Görev 1
İftar buluşması metnine göre aşağıdaki ifadelerin her biri için evet ya da hayır de ve kararını belirleyen sözleri metinden aynen alıntıla.
(a) İftar buluşmasını yalnızca İzmir Valiliği düzenledi.
(b) İzmir Valisi Yavuz Selim Köşger iftarda ev sahibi sıfatıyla yer aldı.
(c) İftara katılan depremzedeler 30 Ekim 2020 depreminde mağdur olmuştu.
Görev 2
İftar buluşması metninde "TENZİLE AŞÇI/EGEPOSTASI- İzmir" ile "bir araya geldi." arasındaki kısmı, bu sözler de dahil olmak üzere olduğu gibi tekrarla.

Metin bölümü
########

TENZİLE AŞÇI/EGEPOSTASI- İzmir Valiliği, İçişleri Bakanlığı ve Çevre Şehircilik ve İklim Değişikliği Bakanlığı, İzmir’de İftar Buluşması düzenledi.
İftara, ev sahibi sıfatıyla İzmir Valisi Yavuz Selim Köşger’in yanı sıra; İçişleri Bakanı Süleyman Soylu, Çevre, Şehircilik ve İklim Değişikliği Bakanı Murat Kurum 30 Ekim 2020 depreminde mağdur olan depremzedelerle, AFAD görevlileri ve deprem konutlarının yapımında çalışan personelle bir araya geldi.

########

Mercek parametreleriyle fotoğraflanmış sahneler
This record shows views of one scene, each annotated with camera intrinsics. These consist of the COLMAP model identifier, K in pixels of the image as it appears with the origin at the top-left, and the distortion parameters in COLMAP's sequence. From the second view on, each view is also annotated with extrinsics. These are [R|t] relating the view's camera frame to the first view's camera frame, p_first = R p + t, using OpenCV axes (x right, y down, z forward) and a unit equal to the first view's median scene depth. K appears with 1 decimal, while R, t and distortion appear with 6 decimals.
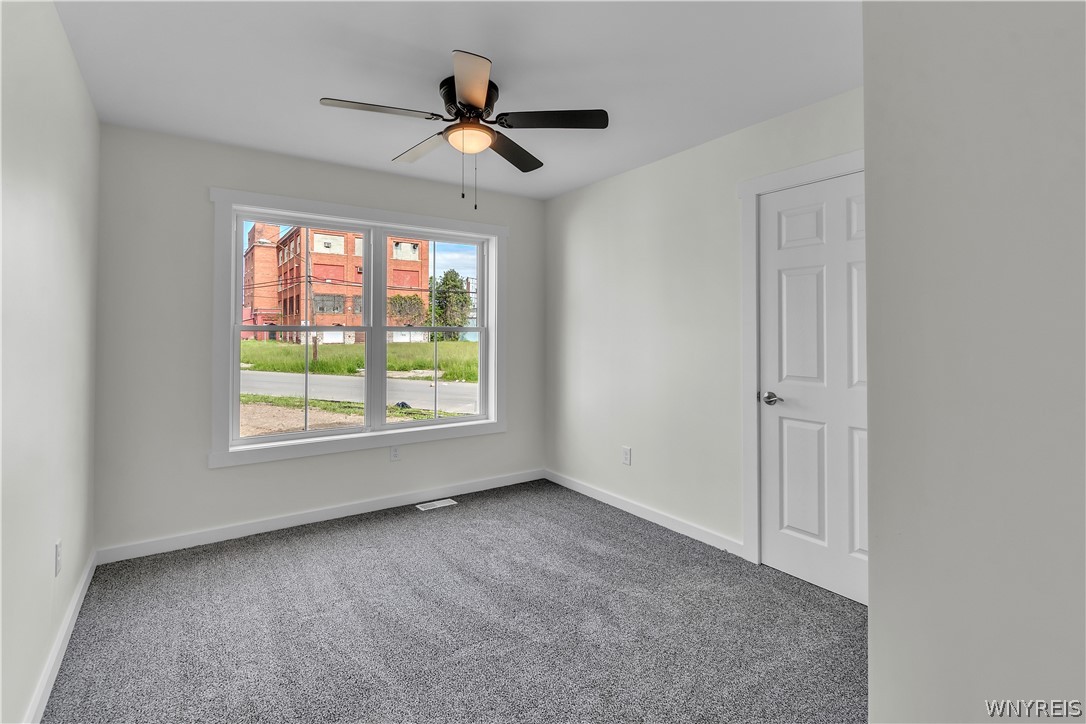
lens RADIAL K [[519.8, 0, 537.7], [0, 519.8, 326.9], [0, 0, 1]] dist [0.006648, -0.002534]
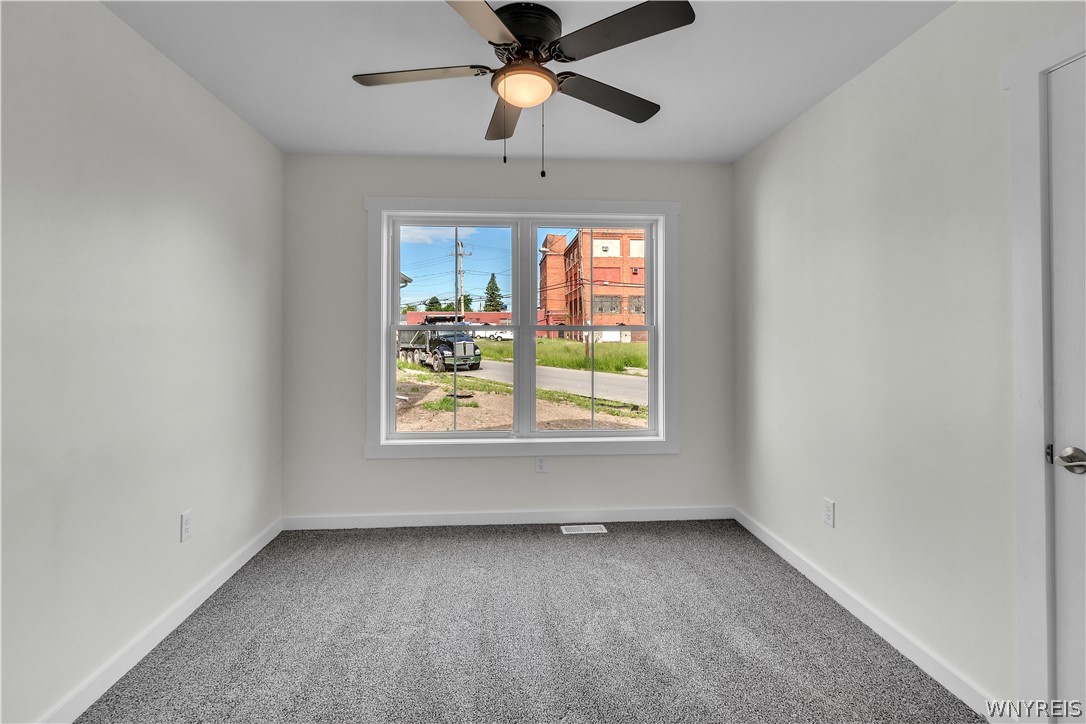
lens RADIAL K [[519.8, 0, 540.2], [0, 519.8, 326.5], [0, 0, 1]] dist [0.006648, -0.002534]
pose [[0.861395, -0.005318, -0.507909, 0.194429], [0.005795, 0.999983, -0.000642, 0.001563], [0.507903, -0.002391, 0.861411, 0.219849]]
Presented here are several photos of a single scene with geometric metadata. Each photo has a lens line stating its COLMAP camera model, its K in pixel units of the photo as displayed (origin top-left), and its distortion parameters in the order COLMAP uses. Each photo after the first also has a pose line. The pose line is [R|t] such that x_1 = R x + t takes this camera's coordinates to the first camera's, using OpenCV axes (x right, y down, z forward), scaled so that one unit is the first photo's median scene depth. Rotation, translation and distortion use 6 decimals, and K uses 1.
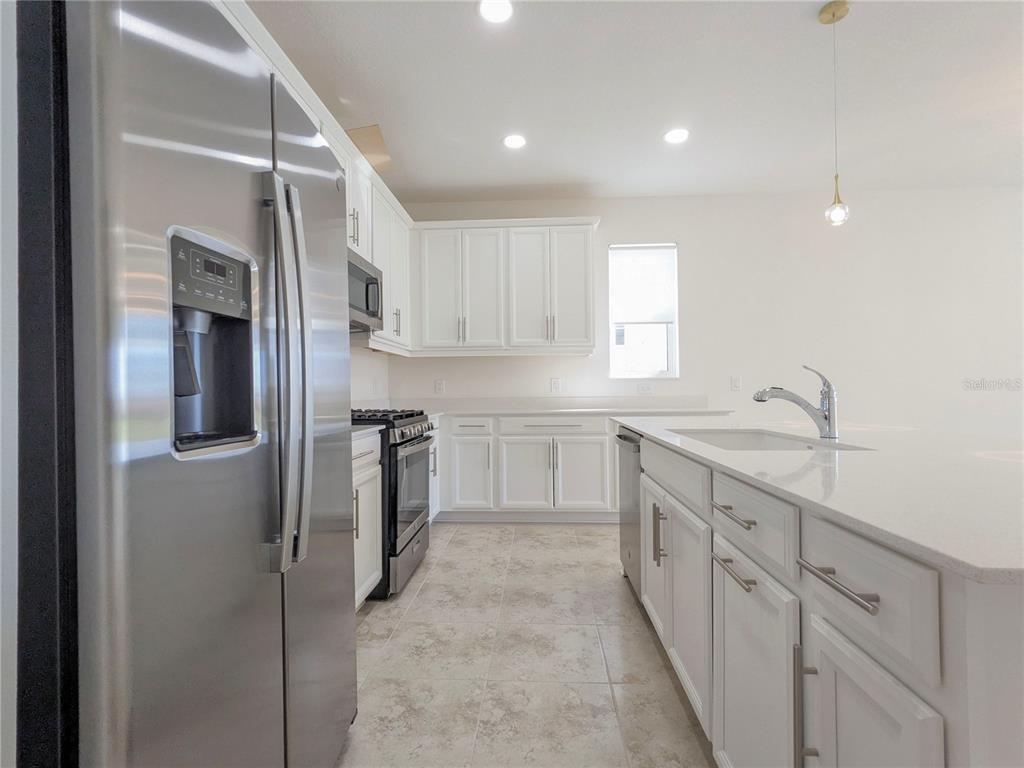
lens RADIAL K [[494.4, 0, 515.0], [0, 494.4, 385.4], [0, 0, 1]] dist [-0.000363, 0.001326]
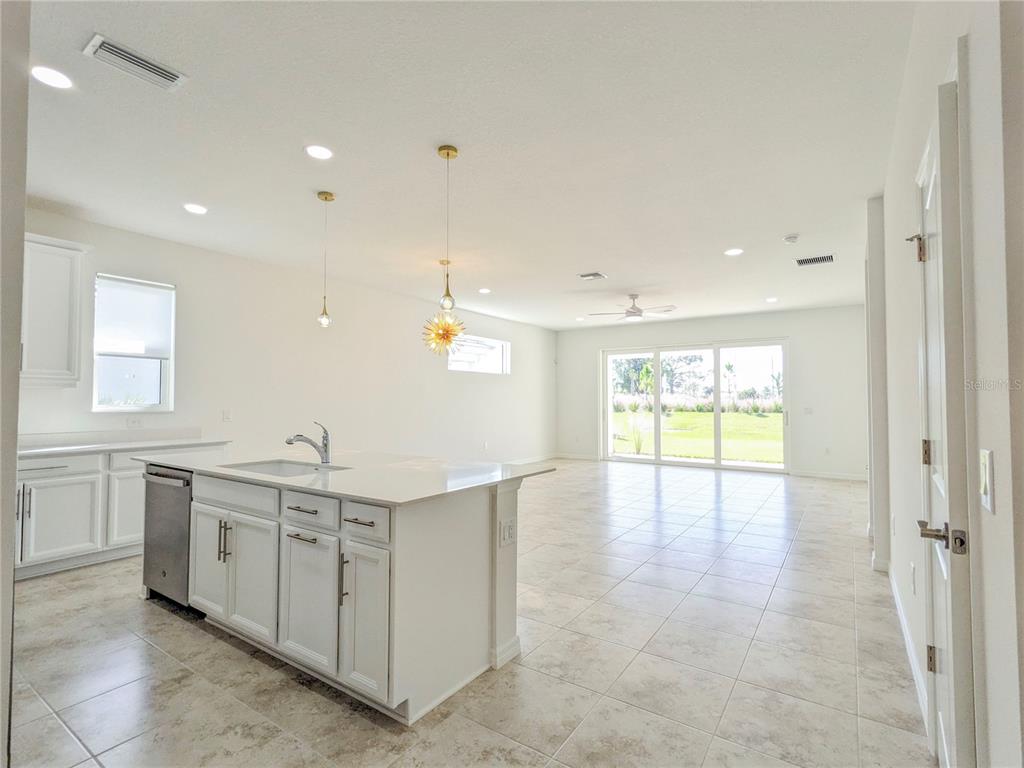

########

Yanıt alanı 1
(a) Hayır: "İzmir Valiliği, İçişleri Bakanlığı ve Çevre Şehircilik ve İklim Değişikliği Bakanlığı, İzmir’de İftar Buluşması düzenledi."
(b) Evet: "ev sahibi sıfatıyla İzmir Valisi Yavuz Selim Köşger’in"
(c) Evet: "30 Ekim 2020 depreminde mağdur olan depremzedelerle"

Yanıt alanı 2
TENZİLE AŞÇI/EGEPOSTASI- İzmir Valiliği, İçişleri Bakanlığı ve Çevre Şehircilik ve İklim Değişikliği Bakanlığı, İzmir’de İftar Buluşması düzenledi.
İftara, ev sahibi sıfatıyla İzmir Valisi Yavuz Selim Köşger’in yanı sıra; İçişleri Bakanı Süleyman Soylu, Çevre, Şehircilik ve İklim Değişikliği Bakanı Murat Kurum 30 Ekim 2020 depreminde mağdur olan depremzedelerle, AFAD görevlileri ve deprem konutlarının yapımında çalışan personelle bir araya geldi.